Exercise brief: Check every line of the material for the word "picture". Copy those that have it.

★ ★ ★ ★ ★ ★ ★

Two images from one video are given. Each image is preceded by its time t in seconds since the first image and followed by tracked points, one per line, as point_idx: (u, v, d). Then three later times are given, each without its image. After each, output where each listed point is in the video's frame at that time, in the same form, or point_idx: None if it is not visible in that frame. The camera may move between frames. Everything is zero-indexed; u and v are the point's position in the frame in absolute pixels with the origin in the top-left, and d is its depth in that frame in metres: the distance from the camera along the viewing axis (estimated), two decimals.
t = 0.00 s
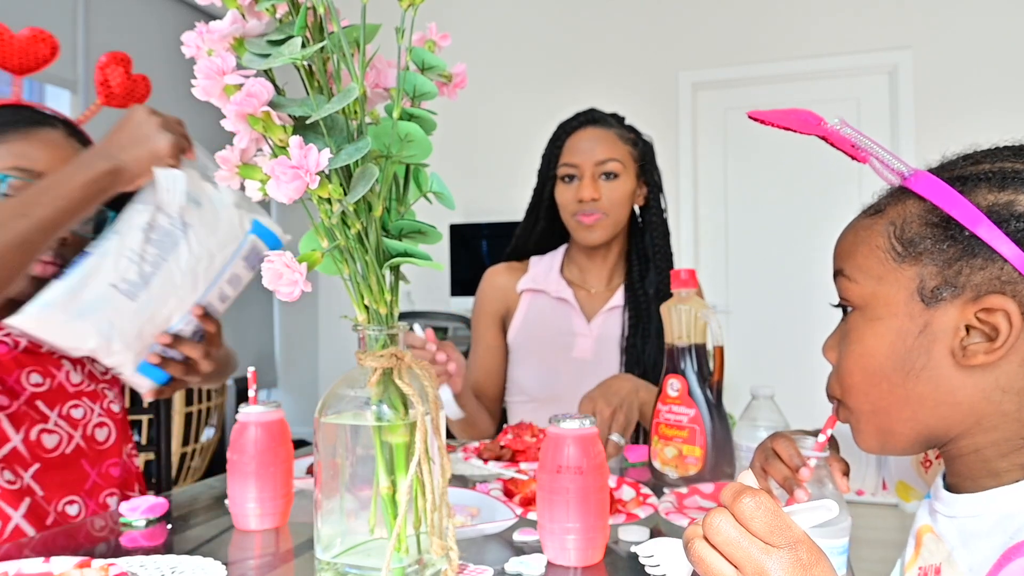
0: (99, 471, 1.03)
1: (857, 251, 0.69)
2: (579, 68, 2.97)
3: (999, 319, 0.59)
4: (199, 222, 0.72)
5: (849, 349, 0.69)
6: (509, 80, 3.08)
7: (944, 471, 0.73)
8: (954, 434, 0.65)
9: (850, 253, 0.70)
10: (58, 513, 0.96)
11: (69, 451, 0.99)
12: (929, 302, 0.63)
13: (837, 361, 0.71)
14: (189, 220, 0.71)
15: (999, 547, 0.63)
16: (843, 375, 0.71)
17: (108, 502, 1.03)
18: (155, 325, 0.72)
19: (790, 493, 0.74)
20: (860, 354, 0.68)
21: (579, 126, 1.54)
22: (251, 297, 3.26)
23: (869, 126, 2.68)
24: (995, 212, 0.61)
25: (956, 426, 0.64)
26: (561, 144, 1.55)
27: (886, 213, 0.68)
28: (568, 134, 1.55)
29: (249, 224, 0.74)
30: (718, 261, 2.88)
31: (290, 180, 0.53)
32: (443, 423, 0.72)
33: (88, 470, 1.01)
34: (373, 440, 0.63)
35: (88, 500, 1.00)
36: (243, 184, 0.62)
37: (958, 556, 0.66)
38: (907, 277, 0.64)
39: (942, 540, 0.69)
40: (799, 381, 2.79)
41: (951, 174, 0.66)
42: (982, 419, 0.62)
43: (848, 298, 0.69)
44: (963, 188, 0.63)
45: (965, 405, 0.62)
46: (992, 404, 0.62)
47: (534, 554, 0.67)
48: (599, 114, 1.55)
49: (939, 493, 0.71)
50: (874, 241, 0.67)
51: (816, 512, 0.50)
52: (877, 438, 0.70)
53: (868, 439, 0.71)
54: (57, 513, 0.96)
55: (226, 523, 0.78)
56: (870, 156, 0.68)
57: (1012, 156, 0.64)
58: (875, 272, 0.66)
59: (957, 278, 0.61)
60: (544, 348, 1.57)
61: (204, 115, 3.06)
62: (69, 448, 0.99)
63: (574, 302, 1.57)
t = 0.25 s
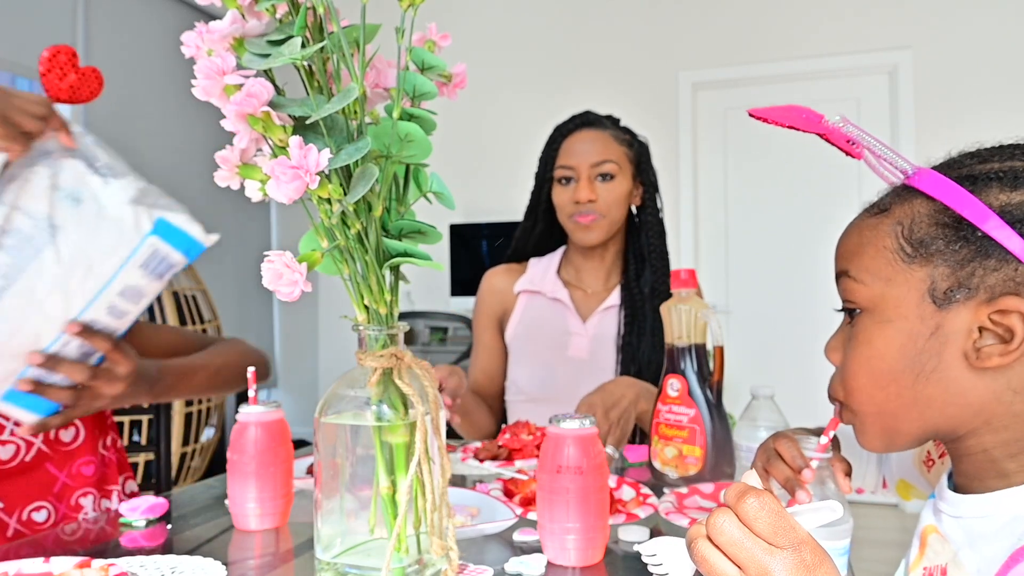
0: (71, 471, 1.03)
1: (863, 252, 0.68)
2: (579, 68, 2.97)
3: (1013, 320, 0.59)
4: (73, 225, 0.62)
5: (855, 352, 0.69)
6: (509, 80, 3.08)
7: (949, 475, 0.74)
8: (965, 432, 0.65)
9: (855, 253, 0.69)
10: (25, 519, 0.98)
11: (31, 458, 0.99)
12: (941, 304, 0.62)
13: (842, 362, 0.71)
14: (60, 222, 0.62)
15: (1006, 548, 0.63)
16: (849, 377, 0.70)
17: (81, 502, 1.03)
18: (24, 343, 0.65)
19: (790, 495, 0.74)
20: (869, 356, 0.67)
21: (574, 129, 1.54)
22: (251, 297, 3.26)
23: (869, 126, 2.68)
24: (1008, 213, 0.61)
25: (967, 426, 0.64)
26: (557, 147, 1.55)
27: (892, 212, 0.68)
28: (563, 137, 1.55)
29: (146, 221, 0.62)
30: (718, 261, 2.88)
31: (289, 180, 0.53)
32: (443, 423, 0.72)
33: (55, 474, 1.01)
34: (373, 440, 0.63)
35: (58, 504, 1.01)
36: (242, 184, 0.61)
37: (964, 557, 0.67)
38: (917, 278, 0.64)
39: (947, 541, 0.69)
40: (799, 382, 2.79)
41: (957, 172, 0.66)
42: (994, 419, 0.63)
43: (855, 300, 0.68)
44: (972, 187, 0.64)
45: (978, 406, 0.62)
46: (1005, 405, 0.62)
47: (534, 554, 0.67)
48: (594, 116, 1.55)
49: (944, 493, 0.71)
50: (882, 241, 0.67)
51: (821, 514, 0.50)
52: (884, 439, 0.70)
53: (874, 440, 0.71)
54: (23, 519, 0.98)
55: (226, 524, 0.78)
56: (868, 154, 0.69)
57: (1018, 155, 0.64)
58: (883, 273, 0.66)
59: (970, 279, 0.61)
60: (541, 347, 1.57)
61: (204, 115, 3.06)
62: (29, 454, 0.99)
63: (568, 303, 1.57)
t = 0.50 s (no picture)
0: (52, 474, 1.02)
1: (863, 255, 0.68)
2: (579, 67, 2.97)
3: (1015, 331, 0.59)
4: None
5: (855, 356, 0.69)
6: (509, 79, 3.08)
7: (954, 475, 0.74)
8: (967, 437, 0.65)
9: (854, 256, 0.69)
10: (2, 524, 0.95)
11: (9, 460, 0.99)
12: (941, 313, 0.62)
13: (842, 364, 0.71)
14: None
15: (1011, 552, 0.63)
16: (850, 382, 0.70)
17: (64, 503, 1.00)
18: None
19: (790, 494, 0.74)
20: (868, 362, 0.67)
21: (568, 137, 1.53)
22: (251, 297, 3.26)
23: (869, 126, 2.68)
24: (1011, 221, 0.60)
25: (968, 433, 0.65)
26: (552, 153, 1.55)
27: (893, 215, 0.67)
28: (558, 144, 1.54)
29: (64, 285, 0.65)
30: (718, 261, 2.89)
31: (290, 180, 0.53)
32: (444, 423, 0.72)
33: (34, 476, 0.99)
34: (373, 440, 0.63)
35: (39, 507, 0.98)
36: (242, 184, 0.61)
37: (969, 560, 0.67)
38: (918, 286, 0.64)
39: (953, 544, 0.69)
40: (799, 381, 2.79)
41: (958, 173, 0.65)
42: (996, 426, 0.63)
43: (854, 303, 0.69)
44: (975, 191, 0.63)
45: (979, 414, 0.63)
46: (1006, 413, 0.62)
47: (533, 554, 0.67)
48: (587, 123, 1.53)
49: (949, 495, 0.71)
50: (882, 245, 0.67)
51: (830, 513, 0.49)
52: (885, 443, 0.70)
53: (875, 443, 0.71)
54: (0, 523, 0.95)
55: (226, 523, 0.78)
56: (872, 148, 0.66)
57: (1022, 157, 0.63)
58: (882, 278, 0.66)
59: (971, 289, 0.61)
60: (539, 347, 1.57)
61: (204, 115, 3.06)
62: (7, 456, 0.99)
63: (565, 302, 1.57)
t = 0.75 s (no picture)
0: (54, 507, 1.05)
1: (864, 257, 0.67)
2: (579, 67, 2.97)
3: (1020, 338, 0.59)
4: None
5: (856, 359, 0.69)
6: (509, 80, 3.08)
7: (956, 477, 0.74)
8: (971, 442, 0.65)
9: (855, 257, 0.68)
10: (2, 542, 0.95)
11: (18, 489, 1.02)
12: (945, 318, 0.62)
13: (843, 366, 0.71)
14: None
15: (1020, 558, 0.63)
16: (852, 385, 0.70)
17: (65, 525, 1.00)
18: None
19: (793, 496, 0.73)
20: (871, 366, 0.67)
21: (566, 139, 1.53)
22: (251, 297, 3.26)
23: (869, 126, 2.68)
24: (1018, 223, 0.59)
25: (972, 437, 0.65)
26: (550, 156, 1.55)
27: (895, 215, 0.66)
28: (557, 147, 1.54)
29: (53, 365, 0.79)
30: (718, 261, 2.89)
31: (290, 180, 0.53)
32: (444, 422, 0.72)
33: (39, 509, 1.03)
34: (373, 440, 0.63)
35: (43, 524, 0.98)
36: (243, 184, 0.61)
37: (974, 565, 0.67)
38: (922, 290, 0.63)
39: (956, 547, 0.68)
40: (799, 381, 2.79)
41: (963, 172, 0.64)
42: (1000, 431, 0.63)
43: (856, 306, 0.68)
44: (980, 192, 0.61)
45: (983, 419, 0.63)
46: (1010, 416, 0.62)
47: (534, 554, 0.67)
48: (586, 126, 1.53)
49: (951, 496, 0.71)
50: (884, 247, 0.66)
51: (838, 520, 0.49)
52: (887, 448, 0.70)
53: (876, 448, 0.71)
54: None
55: (226, 523, 0.78)
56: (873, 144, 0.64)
57: None
58: (885, 282, 0.65)
59: (977, 294, 0.61)
60: (539, 348, 1.57)
61: (203, 115, 3.06)
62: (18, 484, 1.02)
63: (565, 303, 1.57)
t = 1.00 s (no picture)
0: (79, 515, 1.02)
1: (870, 256, 0.67)
2: (579, 67, 2.97)
3: None
4: None
5: (860, 359, 0.69)
6: (510, 80, 3.08)
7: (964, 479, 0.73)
8: (978, 445, 0.66)
9: (860, 255, 0.68)
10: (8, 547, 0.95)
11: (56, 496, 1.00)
12: (952, 320, 0.62)
13: (846, 365, 0.71)
14: None
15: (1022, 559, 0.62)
16: (855, 385, 0.70)
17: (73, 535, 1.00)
18: None
19: (796, 496, 0.74)
20: (875, 367, 0.67)
21: (568, 139, 1.53)
22: (251, 297, 3.26)
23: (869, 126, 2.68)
24: None
25: (979, 439, 0.65)
26: (551, 156, 1.55)
27: (902, 213, 0.66)
28: (558, 147, 1.54)
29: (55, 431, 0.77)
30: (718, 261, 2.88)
31: (290, 180, 0.53)
32: (444, 423, 0.72)
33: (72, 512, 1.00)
34: (373, 440, 0.63)
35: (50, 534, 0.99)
36: (243, 184, 0.61)
37: (976, 566, 0.66)
38: (928, 291, 0.63)
39: (958, 548, 0.68)
40: (798, 381, 2.79)
41: (973, 171, 0.63)
42: (1005, 433, 0.63)
43: (860, 306, 0.68)
44: (990, 192, 0.61)
45: (988, 421, 0.63)
46: (1014, 416, 0.62)
47: (534, 554, 0.67)
48: (588, 126, 1.53)
49: (956, 498, 0.71)
50: (889, 246, 0.65)
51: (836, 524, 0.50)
52: (890, 449, 0.70)
53: (879, 449, 0.71)
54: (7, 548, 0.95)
55: (226, 523, 0.78)
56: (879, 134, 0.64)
57: None
58: (890, 282, 0.65)
59: (984, 297, 0.60)
60: (539, 347, 1.57)
61: (204, 114, 3.05)
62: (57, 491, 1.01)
63: (566, 303, 1.57)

★ ★ ★ ★ ★ ★ ★

Answer to the exercise:
t = 0.50 s (no picture)
t = 0.75 s (no picture)
t = 1.00 s (no picture)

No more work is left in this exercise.